**What to do**
Which lines below hold the word "style"? Copy all of them.

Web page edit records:

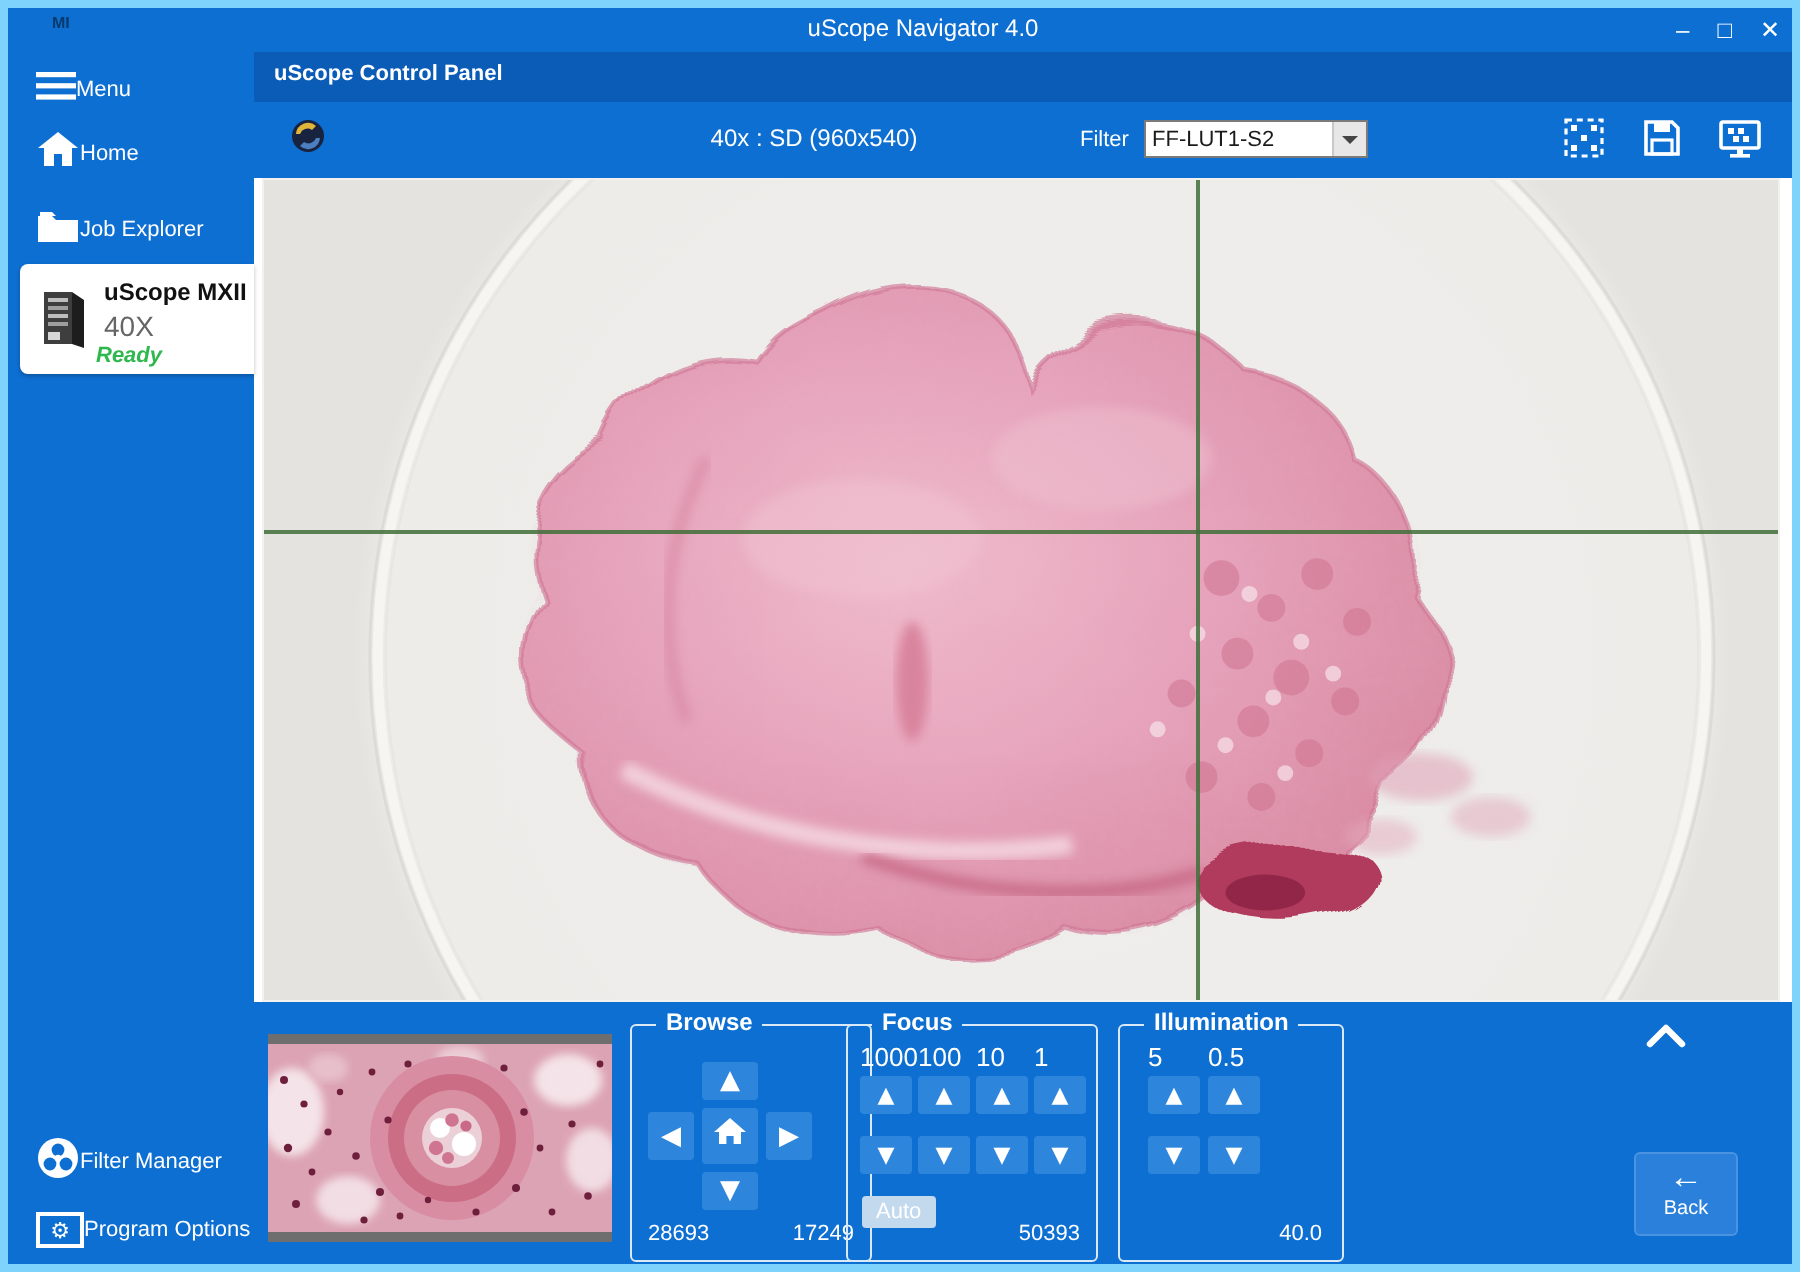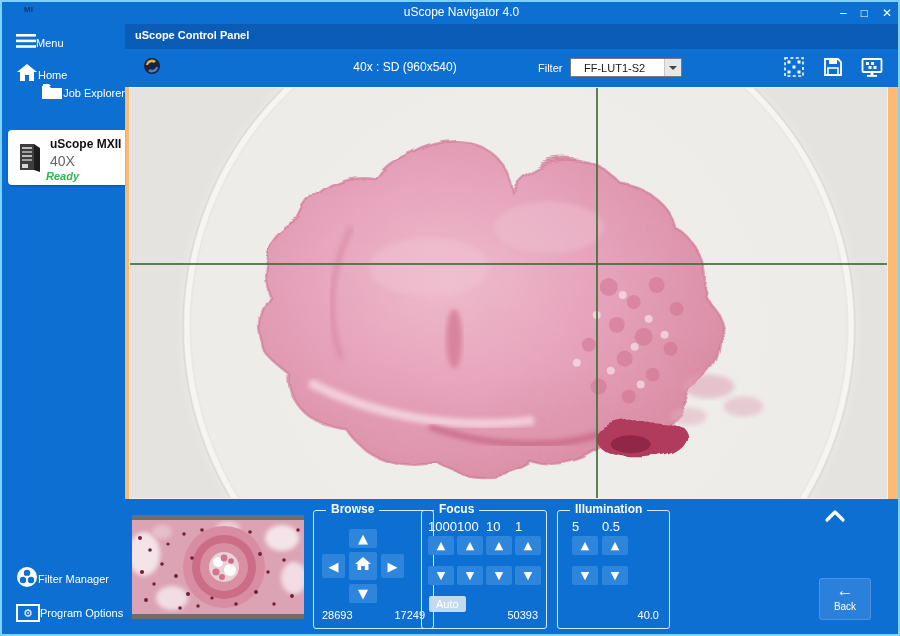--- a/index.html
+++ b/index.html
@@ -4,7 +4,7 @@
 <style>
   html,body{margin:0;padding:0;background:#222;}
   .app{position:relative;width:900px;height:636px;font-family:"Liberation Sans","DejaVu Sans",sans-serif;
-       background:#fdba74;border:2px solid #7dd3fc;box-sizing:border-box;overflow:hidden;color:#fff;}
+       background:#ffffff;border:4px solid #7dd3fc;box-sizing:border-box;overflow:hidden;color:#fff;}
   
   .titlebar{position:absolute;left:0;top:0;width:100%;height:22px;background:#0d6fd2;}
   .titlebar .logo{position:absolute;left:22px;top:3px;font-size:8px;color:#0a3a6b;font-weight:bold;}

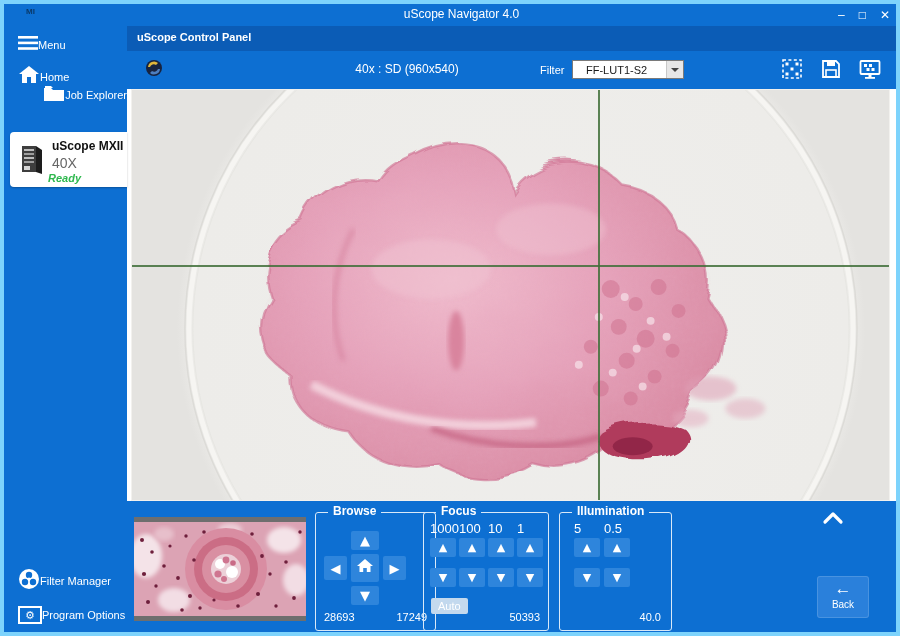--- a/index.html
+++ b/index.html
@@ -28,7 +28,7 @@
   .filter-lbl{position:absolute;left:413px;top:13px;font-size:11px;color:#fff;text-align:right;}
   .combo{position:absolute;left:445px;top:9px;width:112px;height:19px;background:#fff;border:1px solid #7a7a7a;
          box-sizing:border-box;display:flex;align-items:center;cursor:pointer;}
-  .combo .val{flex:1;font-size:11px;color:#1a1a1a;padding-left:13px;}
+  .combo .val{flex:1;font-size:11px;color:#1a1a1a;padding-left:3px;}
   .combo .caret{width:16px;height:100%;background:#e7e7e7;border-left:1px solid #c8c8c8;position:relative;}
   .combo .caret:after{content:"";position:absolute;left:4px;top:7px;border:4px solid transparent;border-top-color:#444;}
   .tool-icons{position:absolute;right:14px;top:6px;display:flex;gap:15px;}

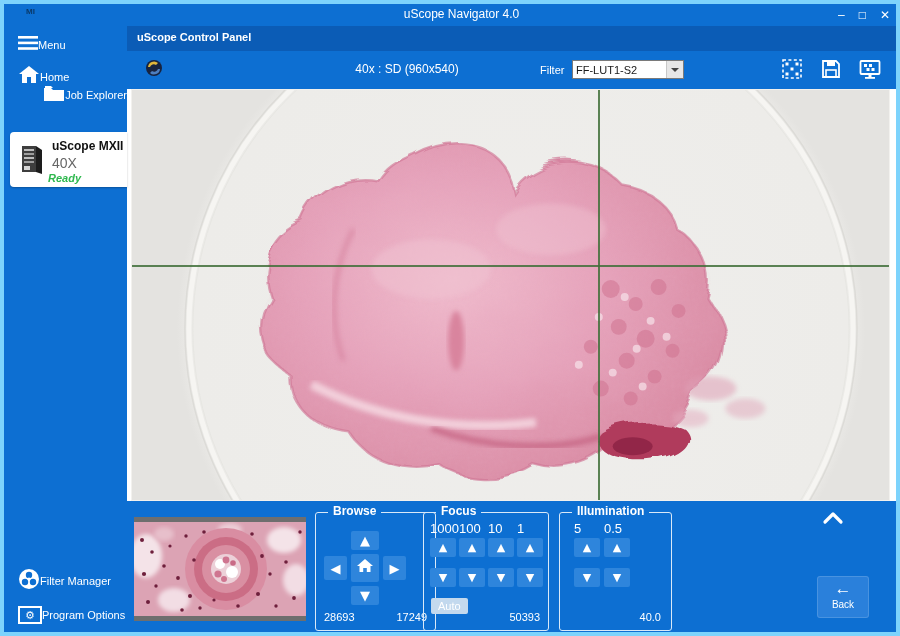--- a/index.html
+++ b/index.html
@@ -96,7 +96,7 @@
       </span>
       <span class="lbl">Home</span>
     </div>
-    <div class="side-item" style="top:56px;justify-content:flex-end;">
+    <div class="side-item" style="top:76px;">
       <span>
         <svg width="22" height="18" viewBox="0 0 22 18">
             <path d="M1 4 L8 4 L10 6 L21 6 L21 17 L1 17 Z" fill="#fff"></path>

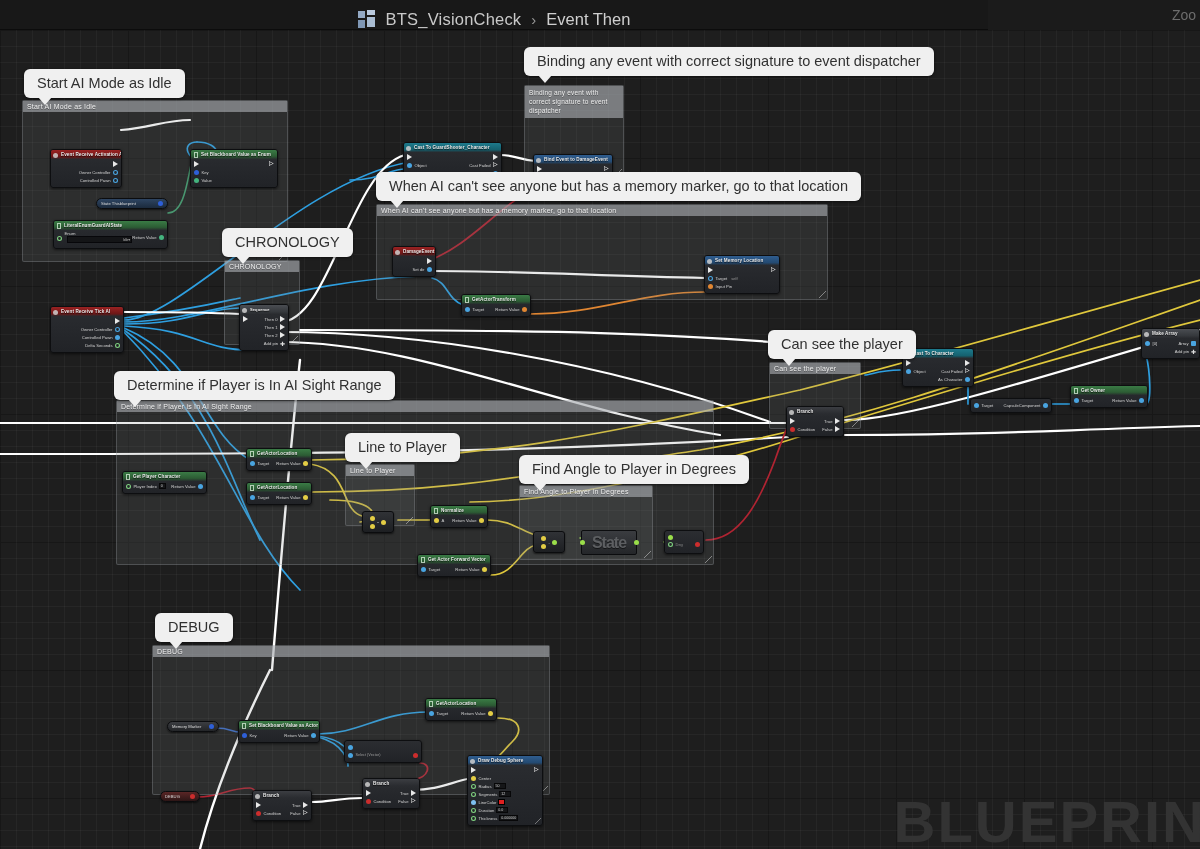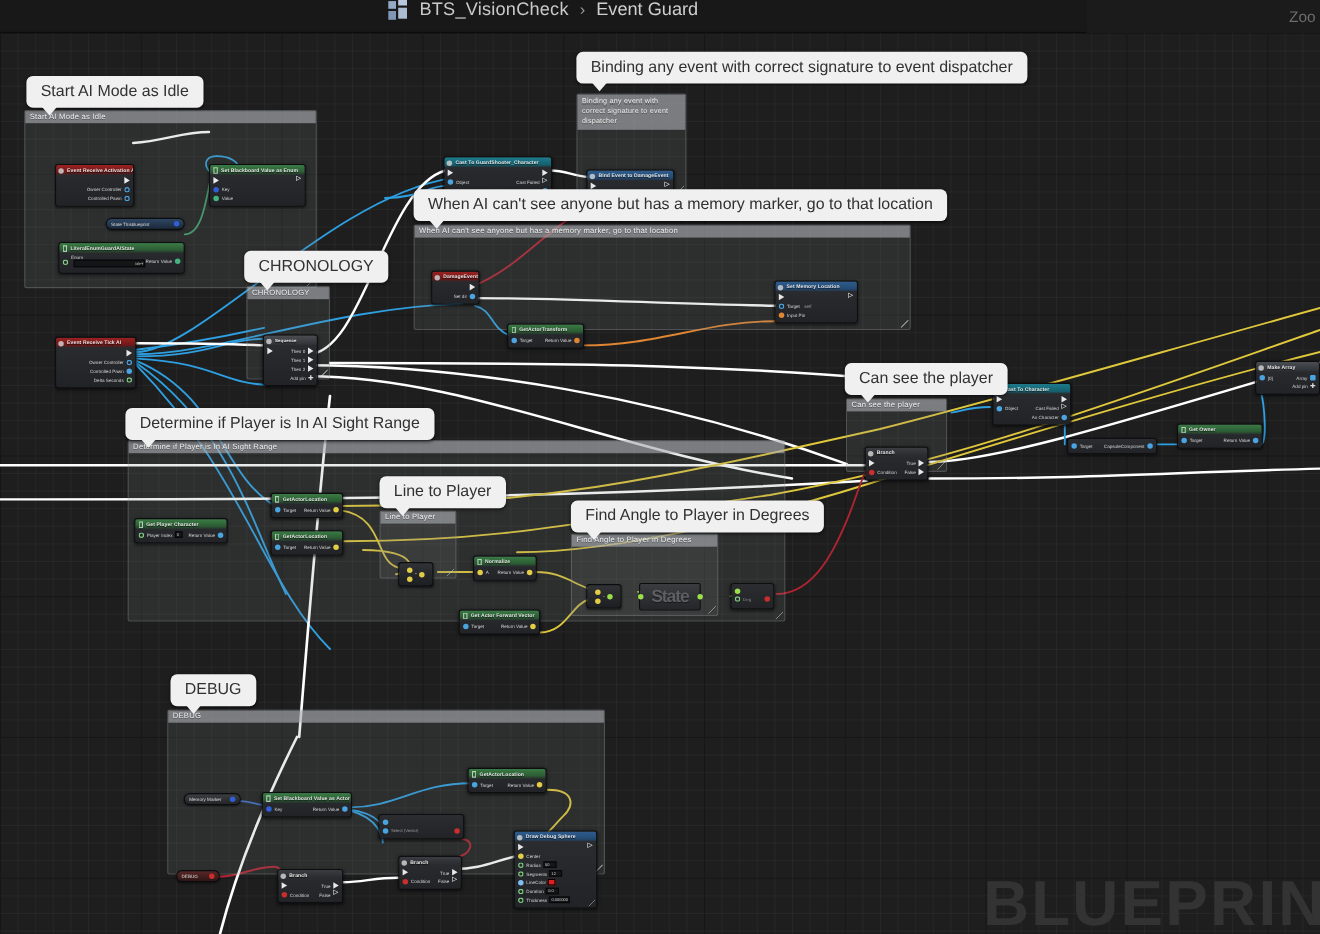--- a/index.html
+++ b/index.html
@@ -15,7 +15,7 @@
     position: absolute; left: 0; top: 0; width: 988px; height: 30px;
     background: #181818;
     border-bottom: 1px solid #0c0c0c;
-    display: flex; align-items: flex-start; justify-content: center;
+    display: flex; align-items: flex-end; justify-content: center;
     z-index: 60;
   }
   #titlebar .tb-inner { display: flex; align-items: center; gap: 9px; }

**Answer for this exercise**
 <style>
-    <div class="side-item" style="top:56px;justify-content:flex-end;">
+    <div class="side-item" style="top:76px;">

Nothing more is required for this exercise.